Task description
Rename "slice percentages" to "segment percentages" throughout the records below and keep all other text unchanged. Leave the pictures out of the answer.

Data extracted from a collection
Content starts

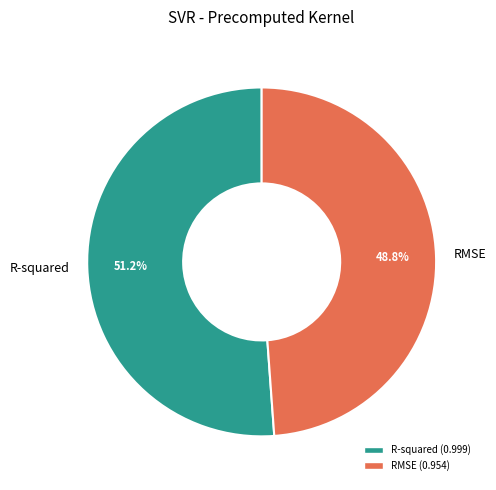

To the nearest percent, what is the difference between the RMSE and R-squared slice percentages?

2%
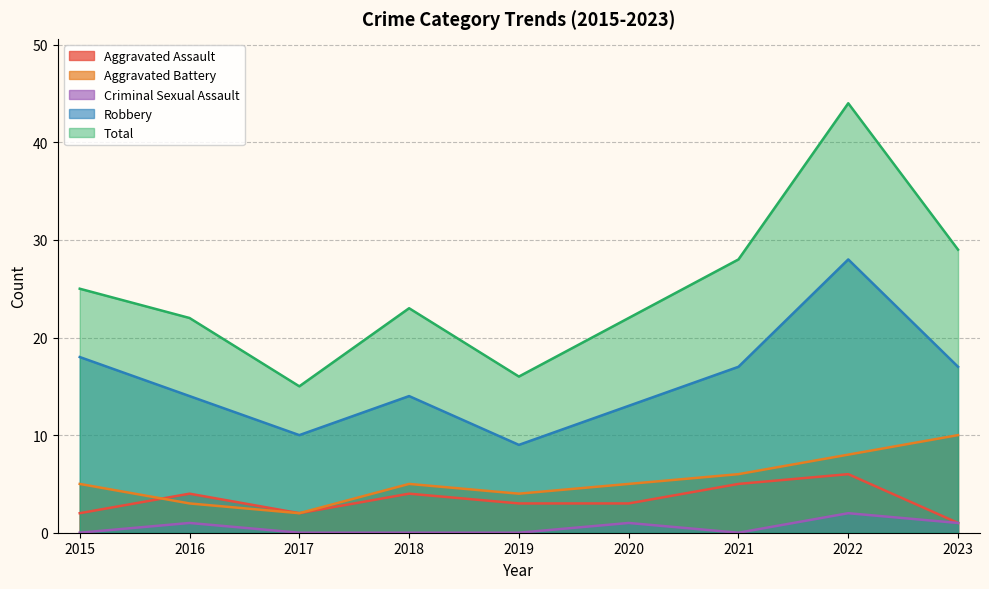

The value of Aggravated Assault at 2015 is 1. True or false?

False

Content ends

The answer
To the nearest percent, what is the difference between the RMSE and R-squared segment percentages?

2%

The value of Aggravated Assault at 2015 is 1. True or false?

False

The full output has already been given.